The Rest of Us Just Live Here
“That’s a pretty big gamble you’re taking on Mom saying yes,” Mel says, already exiting the freeway (told you it was little).
“She always says yes to me eventually,” Meredith says. “I don’t know why.”
The mini-golf place is literally right by the freeway exit, so Mel’s already pulling into the lot. She parks and says, without malice, “It’s because you’re the best of us, Meredith.”
Meredith looks at me. “I don’t think that.”
“It’s why you’re with us tonight,” I say. “We couldn’t leave you home alone.”
“Dad’s there.”
“Exactly.”
“Is this because of all the strange stuff going on?” she asks, almost as if she’s afraid we’ll answer.
Mel and I exchange a glance and decide silently in about half a second that we’re not going to lie to her. “Yeah,” I say. “All the strange stuff.”
Meredith nods, seriously. “I thought so.”
We get out of the car. I see Henna waving to us with her good hand from the little hut where you get your putters. She’s with–
“Jared’s here!” Meredith says, happily. “But who’s that?”
And I say, “That’s Nathan.”
I only make it to the first hole, where I discover that, even a week after the accident, the slight torso twist to make a putt in mini-golf is too much for a still-aching muscle in my back.
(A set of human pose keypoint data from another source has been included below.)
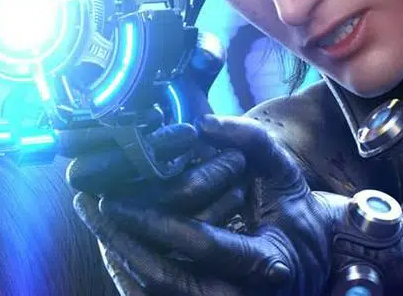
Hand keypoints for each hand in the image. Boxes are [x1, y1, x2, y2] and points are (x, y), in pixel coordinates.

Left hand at [68, 115, 342, 294]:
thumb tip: (203, 124)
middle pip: (165, 280)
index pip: (204, 245)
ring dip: (118, 255)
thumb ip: (251, 142)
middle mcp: (241, 294)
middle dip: (122, 242)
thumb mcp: (285, 173)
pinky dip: (127, 274)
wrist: (310, 261)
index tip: (119, 199)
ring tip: (92, 217)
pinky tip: (110, 243)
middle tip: (94, 205)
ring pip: (153, 294)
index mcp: (268, 260)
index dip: (158, 224)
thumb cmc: (294, 214)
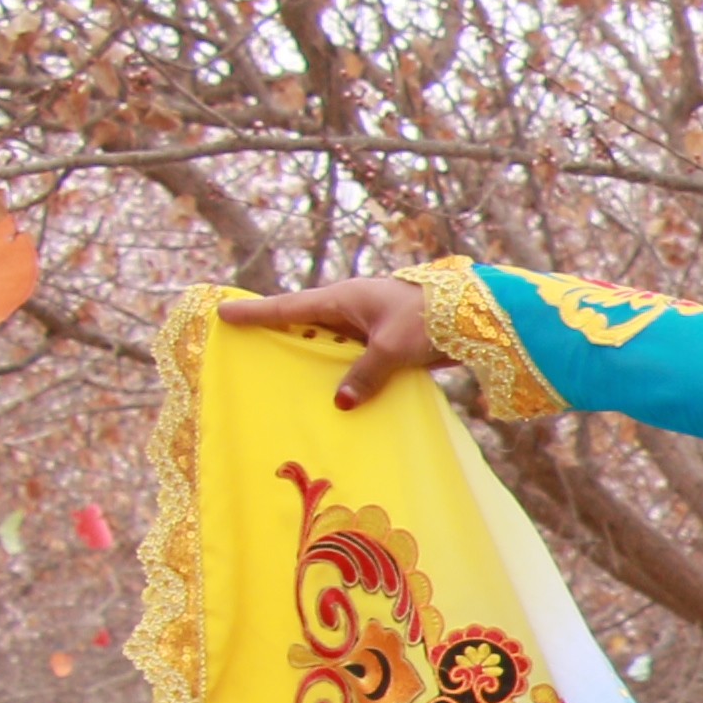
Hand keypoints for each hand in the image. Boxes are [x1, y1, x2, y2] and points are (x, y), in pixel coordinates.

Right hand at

Jared surreptitiously heals it while Mel and Nathan take their turns.
“Sore?” Henna asks from a bench next to Meredith, who’s practising her German conjugations.
“It’s mostly better,” I say, sitting down next to her, gingerly. “Every once in a while I get surprised by something I didn’t know was hurting.”
“Me, too,” she says, running her fingers along her cast. “Jared helped.”
Jared has rejoined Mel and Nathan at the first hole, which is decorated with little plastic dinosaurs.
Mel takes her putt, then thrusts two fists in the air. “Hole in one!” she shouts. Mel is ridiculously ace at mini-golf.
“I’m surprised your parents let you come out,” I say to Henna.
“And you would be right in your surprise,” she says.
“Ich schreibe, du schreibst, er schreibt–” Meredith whispers next to us.
“But nearly dying seems to have made a whole bunch of things clearer,” Henna says. “Don’t you think?”
“Not really, if I’m honest.”
“It has for me.”
Jared and Nathan and Mel are all laughing at Nathan’s inability to get the ball in the hole. “You’re supposed to give up at seven strokes,” we hear Jared say.
“I told my parents I was going out to see you guys,” Henna says. “They didn’t want me to, but I didn’t ask permission. Amazing the difference it makes. Being firm. Being clear.”
“Your mom and dad are right to be worried, though. Two kids are dead. They probably won’t be the last.”
Meredith pauses for a moment, then goes back to conjugating. “Ich möchte, sie möchten–”
“That’s actually the reason I gave,” Henna says. “I could have died. We could have died in that car accident. But we didn’t. I could die at home just as easily as I could die out with my friends. Or, you know, in the Central African Republic.”
“Ah.”
“Yeah. ‘Ah’.”
She’s looking right at me. I don’t know what her eyes mean.